The part about the dinner didn’t add up either. Dinners in memory of deceased fellows were held twice a year. One in early summer and one in late autumn. To be sure, exceptions had occurred, but then it was for very esteemed members of the college. Most recently a deceased Nobel Prize winner had been honored with a dinner, a theme day with lectures and seminars to discuss his scientific work, plus a Festschrift from Oxford University Press.

“So what do they eat?” asked Johansson eagerly.

“As far as the menus are concerned it does happen that deer from the park may be served at college dinners, but it’s not a mandatory feature of the memorial dinners. Varied menu, in other words. Usual banquet food, as I understood it.”

“I’ll be damned,” said Johansson, sighing contentedly from the couch.

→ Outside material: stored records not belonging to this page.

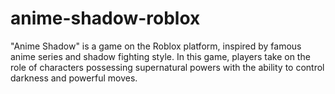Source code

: # anime-shadow-roblox
"Anime Shadow" is a game on the Roblox platform, inspired by famous anime series and shadow fighting style. In this game, players take on the role of characters possessing supernatural powers with the ability to control darkness and powerful moves.
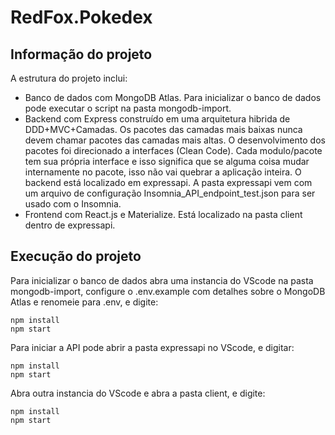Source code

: # RedFox.Pokedex

## Informação do projeto

A estrutura do projeto inclui:

- Banco de dados com MongoDB Atlas. Para inicializar o banco de dados pode executar o script na pasta mongodb-import.
- Backend com Express construído em uma arquitetura hibrida de DDD+MVC+Camadas. Os pacotes das camadas mais baixas nunca devem chamar pacotes das camadas mais altas. O desenvolvimento dos pacotes foi direcionado a interfaces (Clean Code). Cada modulo/pacote tem sua própria interface e isso significa que se alguma coisa mudar internamente no pacote, isso não vai quebrar a aplicação inteira. O backend está localizado em expressapi. A pasta expressapi vem com um arquivo de configuração Insomnia_API_endpoint_test.json para ser usado com o Insomnia.
- Frontend com React.js e Materialize. Está localizado na pasta client dentro de expressapi.

## Execução do projeto

Para inicializar o banco de dados abra uma instancia do VScode na pasta mongodb-import, configure o .env.example com detalhes sobre o MongoDB Atlas e renomeie para .env, e digite:

    npm install
    npm start

Para iniciar a API pode abrir a pasta expressapi no VScode, e digitar:

    npm install
    npm start

Abra outra instancia do VScode e abra a pasta client, e digite:

    npm install
    npm start
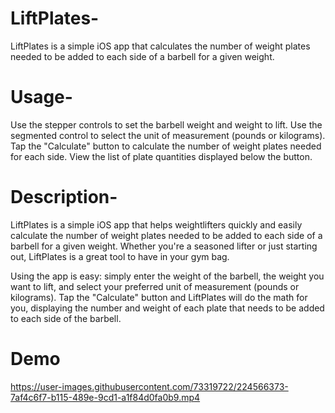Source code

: # LiftPlates-
LiftPlates is a simple iOS app that calculates the number of weight plates needed to be added to each side of a barbell for a given weight.

# Usage-
Use the stepper controls to set the barbell weight and weight to lift.
Use the segmented control to select the unit of measurement (pounds or kilograms).
Tap the "Calculate" button to calculate the number of weight plates needed for each side.
View the list of plate quantities displayed below the button.

# Description- 
LiftPlates is a simple iOS app that helps weightlifters quickly and easily calculate the number of weight plates needed to be added to each side of a barbell for a given weight. Whether you're a seasoned lifter or just starting out, LiftPlates is a great tool to have in your gym bag.

Using the app is easy: simply enter the weight of the barbell, the weight you want to lift, and select your preferred unit of measurement (pounds or kilograms). Tap the "Calculate" button and LiftPlates will do the math for you, displaying the number and weight of each plate that needs to be added to each side of the barbell.

# Demo 

https://user-images.githubusercontent.com/73319722/224566373-7af4c6f7-b115-489e-9cd1-a1f84d0fa0b9.mp4


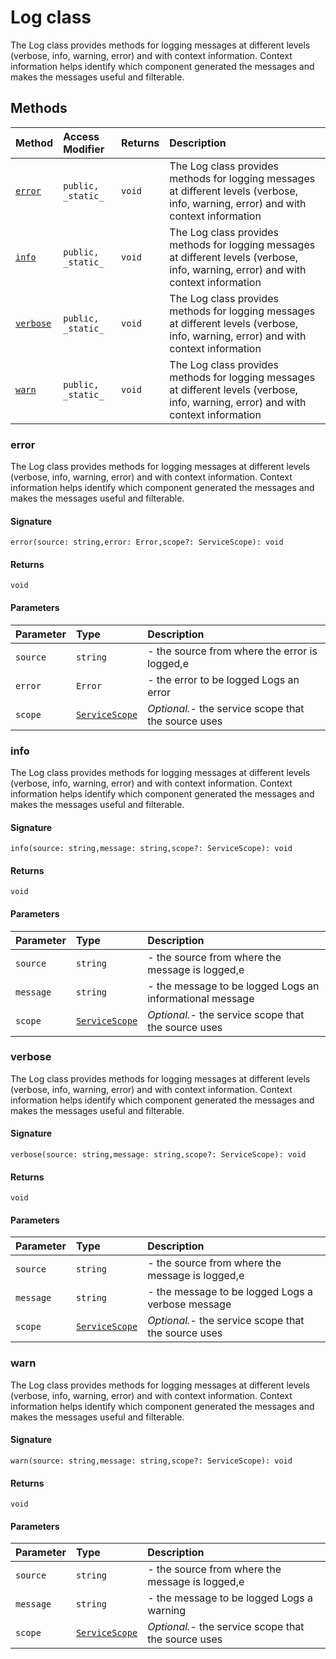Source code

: # Log class





The Log class provides methods for logging messages at different levels (verbose, 
info, warning, error) and with context information. Context information helps identify 
which component generated the messages and makes the messages useful and filterable. 







## Methods

| Method	   | Access Modifier | Returns	| Description|
|:-------------|:----|:-------|:-----------|
|[`error`](#error)     | `public, _static_` | `void` | The Log class provides methods for logging messages at different levels (verbose,  info, warning, error) and with context information |
|[`info`](#info)     | `public, _static_` | `void` | The Log class provides methods for logging messages at different levels (verbose,  info, warning, error) and with context information |
|[`verbose`](#verbose)     | `public, _static_` | `void` | The Log class provides methods for logging messages at different levels (verbose,  info, warning, error) and with context information |
|[`warn`](#warn)     | `public, _static_` | `void` | The Log class provides methods for logging messages at different levels (verbose,  info, warning, error) and with context information |





### error

The Log class provides methods for logging messages at different levels (verbose, 
info, warning, error) and with context information. Context information helps identify 
which component generated the messages and makes the messages useful and filterable. 


#### Signature
`error(source: string,error: Error,scope?: ServiceScope): void`

#### Returns
`void`


#### Parameters


| Parameter	   | Type    | Description |
|:-------------|:---------------|:------------|
| `source`    | `string` | - the source from where the error is logged,e |
| `error`    | `Error` | - the error to be logged  Logs an error |
| `scope`    | [`ServiceScope`](servicescope.md) | _Optional._- the service scope that the source uses |


### info

The Log class provides methods for logging messages at different levels (verbose, 
info, warning, error) and with context information. Context information helps identify 
which component generated the messages and makes the messages useful and filterable. 


#### Signature
`info(source: string,message: string,scope?: ServiceScope): void`

#### Returns
`void`


#### Parameters


| Parameter	   | Type    | Description |
|:-------------|:---------------|:------------|
| `source`    | `string` | - the source from where the message is logged,e |
| `message`    | `string` | - the message to be logged  Logs an informational message |
| `scope`    | [`ServiceScope`](servicescope.md) | _Optional._- the service scope that the source uses |


### verbose

The Log class provides methods for logging messages at different levels (verbose, 
info, warning, error) and with context information. Context information helps identify 
which component generated the messages and makes the messages useful and filterable. 


#### Signature
`verbose(source: string,message: string,scope?: ServiceScope): void`

#### Returns
`void`


#### Parameters


| Parameter	   | Type    | Description |
|:-------------|:---------------|:------------|
| `source`    | `string` | - the source from where the message is logged,e |
| `message`    | `string` | - the message to be logged  Logs a verbose message |
| `scope`    | [`ServiceScope`](servicescope.md) | _Optional._- the service scope that the source uses |


### warn

The Log class provides methods for logging messages at different levels (verbose, 
info, warning, error) and with context information. Context information helps identify 
which component generated the messages and makes the messages useful and filterable. 


#### Signature
`warn(source: string,message: string,scope?: ServiceScope): void`

#### Returns
`void`


#### Parameters


| Parameter	   | Type    | Description |
|:-------------|:---------------|:------------|
| `source`    | `string` | - the source from where the message is logged,e |
| `message`    | `string` | - the message to be logged  Logs a warning |
| `scope`    | [`ServiceScope`](servicescope.md) | _Optional._- the service scope that the source uses |

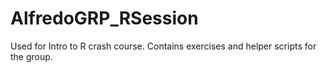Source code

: # AlfredoGRP_RSession
Used for Intro to R crash course. Contains exercises and helper scripts for the group.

“You’re satisfied with the answers I got, boss?”

“Satisfied,” said Johansson. “Do we celebrate Christmas Eve on the twenty-fourth of December?”

“Yes, that was all I guess,” said Mattei, making an attempt to stand up.

“Just one more thing,” said Johansson, stopping her with a hand gesture. “How did these rumors arise?”

“From what I understood between the lines it was a story that was tended very carefully by those most closely affected. Well, not the deer, that is.”

“I’ll be damned again,” Johansson grunted.

Wonder if he’s checking information in some old interrogation or what, thought Mattei as she left. Johansson was still Johansson, despite his highly suspect view of women, she thought.